Haggai and Zechariah aided in building the Temple (520-516 B.C.). Malachi is thought to have been associated with Nehemiah nearly 100 years later, in rebuilding the Wall of Jerusalem.
Chronology of the Period
Haggai and His Book
Haggai may have been an old man who had seen the first Temple (2:3)?. His book is composed of four brief discourses.
Judah had been conquered, Jerusalem burned, the Temple demolished, and the people carried away to Babylon (606-586 B.C., as told in 2 Kings 24, 25). After 70 years Captivity, about 50,000 Jews, by the edict of king Cyrus, had returned to their own land (536 B.C.), and had begun to rebuild the Temple. But ere they had laid the foundation the work was stopped by their enemy neighbors.
Nothing further was done for 15 years. Meantime a new king, Darius, had ascended the Persian throne. He was kindly disposed toward the Jews. And, under the direct preaching of Haggai and Zechariah, work was resumed and the Temple completed in four years (520-516 B.C.). The Wall of Jerusalem was built about 70 years later by Nehemiah.
15 years earlier the foundation of the Temple had been laid (Ezra 3:10). But meantime nothing more had been done. The people had lost interest. God, speaking through Haggai, informs them that this was the reason for their poor crops. One of the most insistent Old Testament teaching is that National Adversity is due to National Disobedience to God.
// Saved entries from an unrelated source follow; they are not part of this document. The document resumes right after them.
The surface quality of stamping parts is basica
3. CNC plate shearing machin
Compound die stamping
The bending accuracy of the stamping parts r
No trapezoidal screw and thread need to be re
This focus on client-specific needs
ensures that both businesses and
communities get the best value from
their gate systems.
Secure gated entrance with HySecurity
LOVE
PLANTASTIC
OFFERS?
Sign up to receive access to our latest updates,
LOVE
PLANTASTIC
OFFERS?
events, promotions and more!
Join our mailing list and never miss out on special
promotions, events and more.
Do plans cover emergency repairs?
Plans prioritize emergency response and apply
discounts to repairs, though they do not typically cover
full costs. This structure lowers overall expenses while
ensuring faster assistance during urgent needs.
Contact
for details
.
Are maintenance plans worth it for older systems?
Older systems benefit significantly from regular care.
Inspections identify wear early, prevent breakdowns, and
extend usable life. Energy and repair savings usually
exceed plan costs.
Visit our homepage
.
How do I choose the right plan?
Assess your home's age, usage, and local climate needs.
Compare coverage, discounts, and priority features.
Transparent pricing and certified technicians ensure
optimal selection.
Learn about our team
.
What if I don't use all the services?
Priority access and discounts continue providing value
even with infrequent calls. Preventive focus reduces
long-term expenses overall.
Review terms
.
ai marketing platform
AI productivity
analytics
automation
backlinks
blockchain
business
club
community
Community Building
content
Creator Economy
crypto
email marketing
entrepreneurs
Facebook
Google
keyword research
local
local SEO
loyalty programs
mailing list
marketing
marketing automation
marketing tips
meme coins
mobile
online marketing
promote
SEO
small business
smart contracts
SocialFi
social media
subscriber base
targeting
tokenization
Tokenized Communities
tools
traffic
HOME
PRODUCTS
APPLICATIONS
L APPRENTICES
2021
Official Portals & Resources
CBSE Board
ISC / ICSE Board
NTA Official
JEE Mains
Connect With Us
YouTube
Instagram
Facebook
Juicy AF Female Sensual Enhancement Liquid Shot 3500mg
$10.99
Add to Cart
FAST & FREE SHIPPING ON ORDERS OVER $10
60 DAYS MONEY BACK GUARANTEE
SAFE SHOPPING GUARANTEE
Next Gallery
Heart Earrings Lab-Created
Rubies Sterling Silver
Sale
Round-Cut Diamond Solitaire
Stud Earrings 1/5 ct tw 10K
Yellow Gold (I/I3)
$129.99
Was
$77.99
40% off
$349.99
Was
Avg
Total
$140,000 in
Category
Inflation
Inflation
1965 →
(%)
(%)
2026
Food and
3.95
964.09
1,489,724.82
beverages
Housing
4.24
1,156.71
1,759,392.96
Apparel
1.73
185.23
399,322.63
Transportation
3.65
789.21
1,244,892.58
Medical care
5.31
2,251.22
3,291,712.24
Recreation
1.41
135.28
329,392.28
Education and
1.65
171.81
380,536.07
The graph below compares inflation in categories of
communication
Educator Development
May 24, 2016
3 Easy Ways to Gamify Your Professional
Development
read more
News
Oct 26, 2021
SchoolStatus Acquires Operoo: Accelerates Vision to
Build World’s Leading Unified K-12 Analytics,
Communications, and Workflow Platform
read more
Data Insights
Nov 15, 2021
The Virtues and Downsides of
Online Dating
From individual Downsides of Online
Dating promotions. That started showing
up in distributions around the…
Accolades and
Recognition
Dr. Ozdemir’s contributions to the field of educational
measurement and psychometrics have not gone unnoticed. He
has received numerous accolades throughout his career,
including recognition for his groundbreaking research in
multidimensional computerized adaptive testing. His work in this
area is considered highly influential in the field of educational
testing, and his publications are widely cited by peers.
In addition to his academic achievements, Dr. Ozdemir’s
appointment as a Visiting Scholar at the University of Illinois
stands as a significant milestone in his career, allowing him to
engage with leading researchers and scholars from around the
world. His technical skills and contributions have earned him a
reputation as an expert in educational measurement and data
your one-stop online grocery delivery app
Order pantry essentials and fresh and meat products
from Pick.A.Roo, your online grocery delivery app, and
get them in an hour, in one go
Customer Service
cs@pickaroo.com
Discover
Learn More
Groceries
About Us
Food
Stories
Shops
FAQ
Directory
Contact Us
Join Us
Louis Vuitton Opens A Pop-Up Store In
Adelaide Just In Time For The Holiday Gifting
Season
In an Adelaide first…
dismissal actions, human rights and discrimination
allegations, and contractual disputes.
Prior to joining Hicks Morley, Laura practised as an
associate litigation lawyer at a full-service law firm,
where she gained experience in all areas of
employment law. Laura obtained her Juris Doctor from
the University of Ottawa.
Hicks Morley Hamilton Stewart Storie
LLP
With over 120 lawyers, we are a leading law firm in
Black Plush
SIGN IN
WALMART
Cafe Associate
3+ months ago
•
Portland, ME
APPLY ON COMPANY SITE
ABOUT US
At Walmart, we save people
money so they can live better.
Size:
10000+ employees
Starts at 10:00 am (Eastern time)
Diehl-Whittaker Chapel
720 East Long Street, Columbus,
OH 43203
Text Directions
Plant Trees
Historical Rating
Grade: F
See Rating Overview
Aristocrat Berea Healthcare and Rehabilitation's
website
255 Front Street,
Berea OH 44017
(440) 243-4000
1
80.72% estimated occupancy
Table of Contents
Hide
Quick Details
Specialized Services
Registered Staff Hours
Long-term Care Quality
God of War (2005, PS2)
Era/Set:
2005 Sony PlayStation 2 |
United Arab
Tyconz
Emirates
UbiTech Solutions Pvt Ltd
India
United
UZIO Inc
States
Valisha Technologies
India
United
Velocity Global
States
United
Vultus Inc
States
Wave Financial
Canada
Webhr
Haggai's message had immediate effect. People accepted it as God's word, and within 24 days work was under way.
Within another 27 days the old foundation had been cleared and reared sufficiently to reveal the outline of the building. Then Haggai came forward with his vision of the Temple's Future beside whose Glory Solomon's Temple itself would pale into insignificance.
This is distinctly a Messianic vision. Haggai's mind was on that Temple, which he was helping Zerubbabel to build. But his words were God's words; and God's mind, in a sense deeper perhaps than even Haggai himself realized, was on Another Temple, yet to be, of which Solomon's Temple and Zerubbabel's Temple were but dim pictures: the Church, built not of stones, but of Souls of the Redeemed. The Church, of Fedeless, Endless, Ineffable Glory, the Consummation of all God's wondrous works, is the Temple of God (1 Corinthians 3:16, 17; 2 Corinthians 6:16; Ephesians 2:21), of which Haggai here dreamed.
"Shake the heavens and the earth" (6, 7). Though this may have has immediate reference to political convulsions, it is quoted in Hebrew 12:26 as the fading of earthly things in the dawn of Heaven's Eternal Kingdom.
"The desire of all nations" (7), may refer to the Messiah. Or, more likely, as RV, "precious things of all nations," which would go into the construction of God;s House, that is, precious Souls saved by the Messiah.
It was mid-winter (10). The earth had not yet had time to bear its crops. But the people had stirred themselves, and had put their hands to the task of building God's House; and God promises that henceforth their crops would be sure.
Haggai closes with a vision of Zerubbabel's crowning day. Zerubbabel represented David's Family (see under Zechariah 4).